Record set:
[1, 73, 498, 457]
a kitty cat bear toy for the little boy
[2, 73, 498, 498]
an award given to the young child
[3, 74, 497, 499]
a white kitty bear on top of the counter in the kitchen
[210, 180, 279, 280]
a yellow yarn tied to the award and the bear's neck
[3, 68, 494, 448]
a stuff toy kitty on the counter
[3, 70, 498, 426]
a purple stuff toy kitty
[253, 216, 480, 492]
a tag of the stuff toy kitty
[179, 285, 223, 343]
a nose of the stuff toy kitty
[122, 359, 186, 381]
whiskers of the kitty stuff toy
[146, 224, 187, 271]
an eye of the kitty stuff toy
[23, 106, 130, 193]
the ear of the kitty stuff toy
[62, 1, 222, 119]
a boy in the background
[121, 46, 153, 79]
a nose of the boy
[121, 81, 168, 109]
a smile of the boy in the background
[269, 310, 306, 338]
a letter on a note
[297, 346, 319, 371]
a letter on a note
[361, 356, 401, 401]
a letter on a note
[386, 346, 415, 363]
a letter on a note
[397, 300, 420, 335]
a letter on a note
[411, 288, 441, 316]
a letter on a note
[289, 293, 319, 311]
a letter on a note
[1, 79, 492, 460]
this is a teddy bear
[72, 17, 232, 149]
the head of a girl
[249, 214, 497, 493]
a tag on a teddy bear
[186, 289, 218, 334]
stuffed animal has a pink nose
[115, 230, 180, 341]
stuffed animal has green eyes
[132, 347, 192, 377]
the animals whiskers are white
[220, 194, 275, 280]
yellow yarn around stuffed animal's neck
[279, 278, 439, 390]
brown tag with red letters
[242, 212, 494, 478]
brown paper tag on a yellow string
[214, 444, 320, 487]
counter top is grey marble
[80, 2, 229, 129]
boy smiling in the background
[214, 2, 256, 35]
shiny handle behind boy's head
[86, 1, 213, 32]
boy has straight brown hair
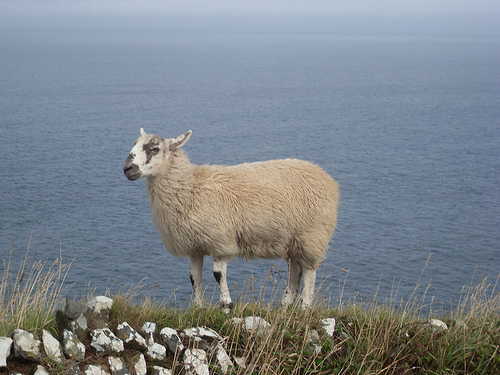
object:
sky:
[3, 2, 498, 30]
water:
[3, 34, 500, 306]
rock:
[158, 326, 182, 354]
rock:
[180, 325, 218, 349]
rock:
[89, 327, 124, 355]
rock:
[41, 328, 58, 359]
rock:
[73, 294, 115, 333]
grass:
[4, 256, 499, 374]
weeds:
[419, 337, 475, 372]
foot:
[216, 300, 234, 316]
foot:
[298, 303, 314, 317]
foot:
[277, 303, 288, 314]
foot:
[190, 301, 207, 314]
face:
[122, 133, 166, 181]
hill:
[1, 293, 498, 374]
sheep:
[121, 125, 338, 319]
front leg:
[188, 248, 203, 312]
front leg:
[210, 255, 229, 316]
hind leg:
[296, 257, 317, 311]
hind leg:
[282, 255, 299, 308]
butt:
[302, 158, 339, 222]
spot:
[188, 271, 198, 284]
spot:
[212, 269, 224, 282]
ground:
[4, 293, 499, 373]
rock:
[420, 316, 449, 335]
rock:
[306, 329, 323, 354]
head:
[120, 126, 192, 183]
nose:
[119, 163, 131, 174]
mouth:
[120, 172, 136, 179]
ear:
[170, 128, 193, 151]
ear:
[136, 126, 147, 137]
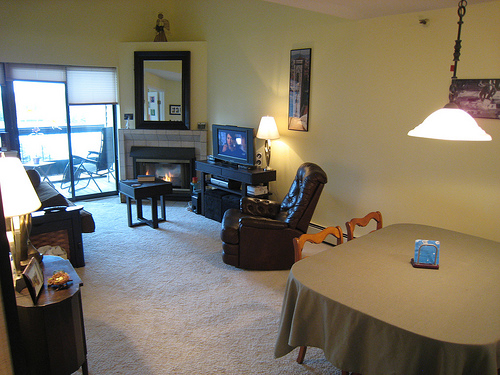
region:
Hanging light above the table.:
[410, 1, 492, 146]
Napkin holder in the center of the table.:
[411, 229, 446, 271]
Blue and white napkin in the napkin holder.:
[410, 237, 445, 266]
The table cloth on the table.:
[277, 208, 498, 371]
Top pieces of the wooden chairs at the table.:
[286, 218, 382, 246]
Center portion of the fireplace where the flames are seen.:
[128, 146, 193, 189]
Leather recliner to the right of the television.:
[213, 163, 326, 270]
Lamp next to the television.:
[258, 107, 278, 170]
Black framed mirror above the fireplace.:
[131, 53, 198, 129]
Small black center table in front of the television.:
[111, 173, 175, 230]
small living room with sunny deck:
[49, 72, 399, 318]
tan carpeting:
[137, 249, 239, 341]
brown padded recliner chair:
[219, 147, 324, 289]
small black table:
[109, 160, 177, 240]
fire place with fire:
[112, 123, 204, 201]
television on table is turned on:
[200, 119, 270, 186]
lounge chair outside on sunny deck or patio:
[55, 97, 115, 199]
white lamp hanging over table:
[409, 9, 481, 165]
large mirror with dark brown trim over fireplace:
[122, 40, 187, 129]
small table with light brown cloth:
[263, 197, 486, 364]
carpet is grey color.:
[107, 268, 198, 370]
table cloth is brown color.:
[315, 266, 415, 329]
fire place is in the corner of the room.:
[137, 152, 204, 188]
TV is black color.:
[206, 120, 266, 180]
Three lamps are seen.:
[0, 96, 495, 217]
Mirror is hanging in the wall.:
[130, 52, 215, 127]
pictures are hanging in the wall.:
[270, 55, 492, 151]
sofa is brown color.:
[211, 190, 291, 262]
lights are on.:
[0, 127, 495, 217]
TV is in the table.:
[201, 149, 265, 188]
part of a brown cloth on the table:
[378, 282, 425, 316]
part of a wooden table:
[299, 225, 334, 247]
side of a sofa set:
[229, 224, 270, 267]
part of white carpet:
[183, 306, 235, 353]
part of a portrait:
[287, 79, 311, 127]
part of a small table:
[130, 176, 155, 196]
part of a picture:
[24, 276, 50, 294]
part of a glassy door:
[73, 113, 95, 176]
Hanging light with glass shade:
[402, 0, 496, 158]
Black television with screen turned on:
[199, 109, 269, 171]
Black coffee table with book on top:
[107, 162, 180, 242]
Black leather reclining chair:
[202, 147, 347, 281]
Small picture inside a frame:
[16, 252, 50, 308]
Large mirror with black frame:
[122, 38, 209, 141]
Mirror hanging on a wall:
[275, 39, 322, 148]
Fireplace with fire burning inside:
[119, 143, 204, 199]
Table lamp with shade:
[252, 108, 287, 172]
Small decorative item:
[141, 8, 180, 43]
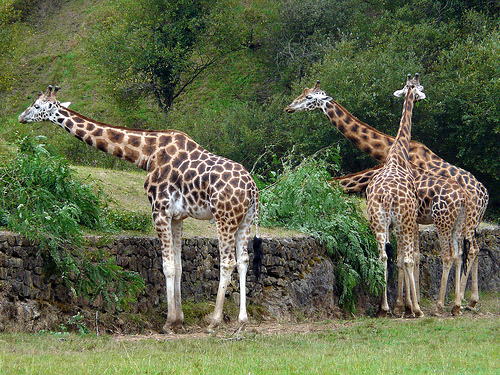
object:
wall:
[0, 232, 334, 334]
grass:
[0, 305, 500, 375]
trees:
[133, 0, 211, 111]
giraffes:
[364, 73, 427, 320]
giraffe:
[17, 84, 265, 334]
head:
[17, 84, 61, 125]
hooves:
[157, 326, 177, 334]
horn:
[44, 84, 53, 97]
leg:
[151, 200, 177, 336]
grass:
[68, 164, 150, 213]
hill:
[0, 163, 499, 237]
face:
[18, 99, 48, 125]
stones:
[34, 266, 43, 275]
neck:
[322, 99, 395, 164]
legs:
[203, 220, 237, 334]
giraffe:
[281, 80, 490, 312]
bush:
[252, 143, 387, 320]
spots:
[183, 169, 197, 182]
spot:
[155, 148, 172, 167]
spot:
[327, 110, 335, 119]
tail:
[247, 174, 267, 285]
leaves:
[297, 199, 303, 206]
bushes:
[118, 211, 153, 233]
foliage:
[44, 215, 51, 220]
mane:
[61, 104, 191, 139]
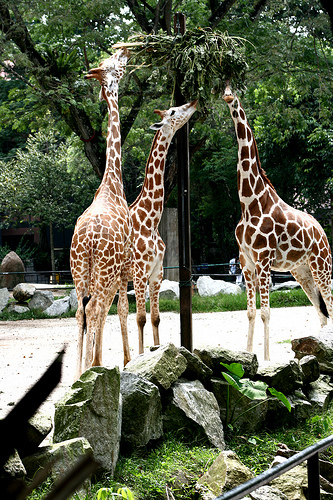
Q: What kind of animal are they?
A: Giraffe.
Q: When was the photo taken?
A: Daytime.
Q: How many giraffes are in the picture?
A: 3.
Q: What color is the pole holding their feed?
A: Black.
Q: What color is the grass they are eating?
A: Green.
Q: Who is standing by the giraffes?
A: Nobody.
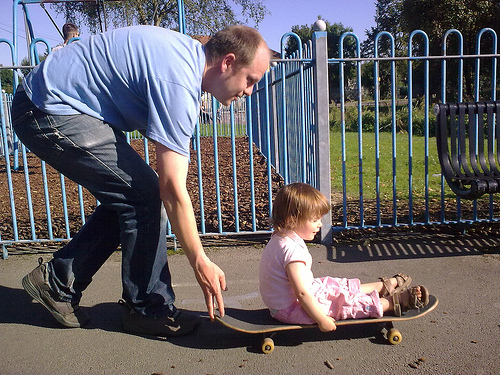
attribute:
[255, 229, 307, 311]
shirt — pink 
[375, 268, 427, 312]
sandals — brown , birkenstock 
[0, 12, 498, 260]
railing — blue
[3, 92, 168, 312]
jeans — blue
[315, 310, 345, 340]
hand — little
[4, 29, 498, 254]
fence — blue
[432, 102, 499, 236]
bench — black 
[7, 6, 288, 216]
tee shirt — blue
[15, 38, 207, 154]
shirt — blue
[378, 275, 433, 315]
shoes — brown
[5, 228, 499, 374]
walkway — paved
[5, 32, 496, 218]
fencing — blue, metal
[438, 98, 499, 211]
bench — black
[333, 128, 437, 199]
area — wood-chipped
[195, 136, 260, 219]
area — grassy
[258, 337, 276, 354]
wheel — yellow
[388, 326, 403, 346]
wheel — yellow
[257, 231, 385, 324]
outfit — pink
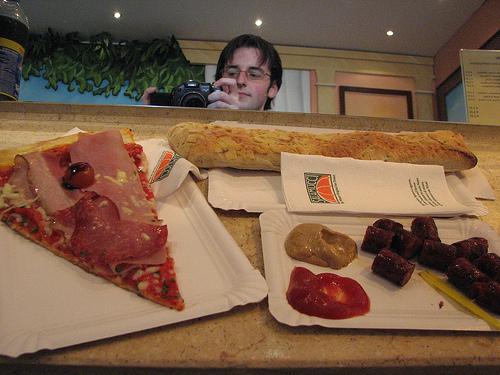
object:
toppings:
[122, 261, 178, 304]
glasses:
[142, 34, 284, 111]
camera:
[151, 80, 217, 109]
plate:
[256, 209, 500, 330]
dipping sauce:
[284, 264, 371, 320]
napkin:
[278, 151, 471, 219]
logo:
[302, 170, 344, 205]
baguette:
[167, 120, 478, 173]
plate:
[203, 119, 486, 215]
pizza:
[0, 127, 191, 310]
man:
[142, 33, 282, 112]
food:
[1, 119, 498, 322]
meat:
[67, 128, 137, 206]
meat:
[72, 219, 173, 260]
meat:
[10, 152, 73, 214]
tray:
[0, 134, 256, 362]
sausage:
[419, 239, 457, 270]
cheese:
[54, 217, 75, 233]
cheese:
[212, 137, 235, 155]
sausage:
[444, 253, 500, 312]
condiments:
[283, 219, 357, 270]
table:
[0, 100, 500, 375]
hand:
[136, 86, 157, 106]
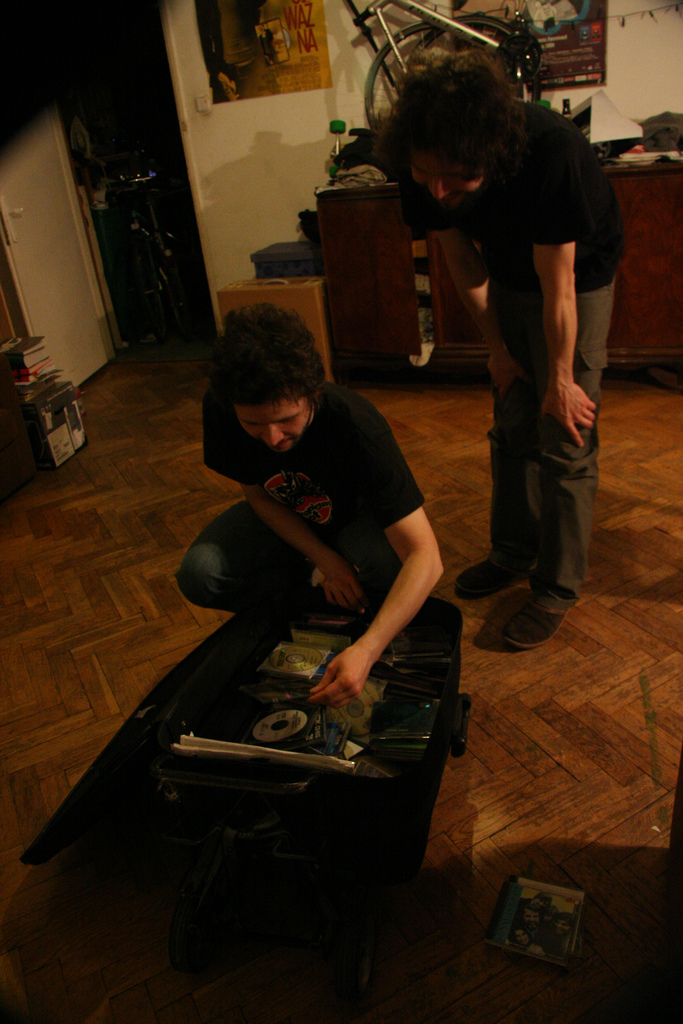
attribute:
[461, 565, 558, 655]
shoe — brown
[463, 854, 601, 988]
cd — music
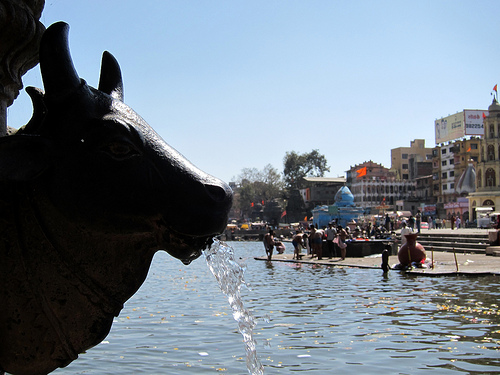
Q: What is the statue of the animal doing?
A: Spouting water.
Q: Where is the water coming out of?
A: Animal's mouth.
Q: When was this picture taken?
A: Daytime.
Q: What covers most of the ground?
A: Water.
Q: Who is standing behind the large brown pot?
A: Man in white.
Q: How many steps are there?
A: Four.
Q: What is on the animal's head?
A: Horns.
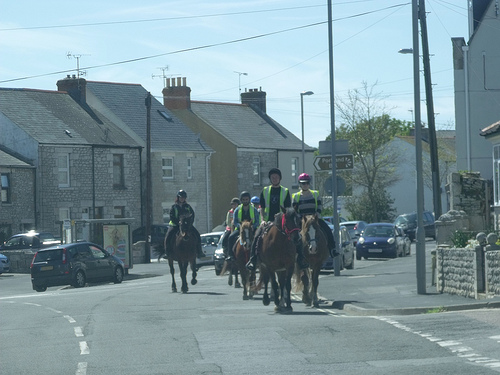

Assignment:
Reproduce the listing word for word, starting at its first line and ending with the line that contains "a boy in the background", with both of these lines included.

Exercise response:
[1, 73, 498, 457]
a kitty cat bear toy for the little boy
[2, 73, 498, 498]
an award given to the young child
[3, 74, 497, 499]
a white kitty bear on top of the counter in the kitchen
[210, 180, 279, 280]
a yellow yarn tied to the award and the bear's neck
[3, 68, 494, 448]
a stuff toy kitty on the counter
[3, 70, 498, 426]
a purple stuff toy kitty
[253, 216, 480, 492]
a tag of the stuff toy kitty
[179, 285, 223, 343]
a nose of the stuff toy kitty
[122, 359, 186, 381]
whiskers of the kitty stuff toy
[146, 224, 187, 271]
an eye of the kitty stuff toy
[23, 106, 130, 193]
the ear of the kitty stuff toy
[62, 1, 222, 119]
a boy in the background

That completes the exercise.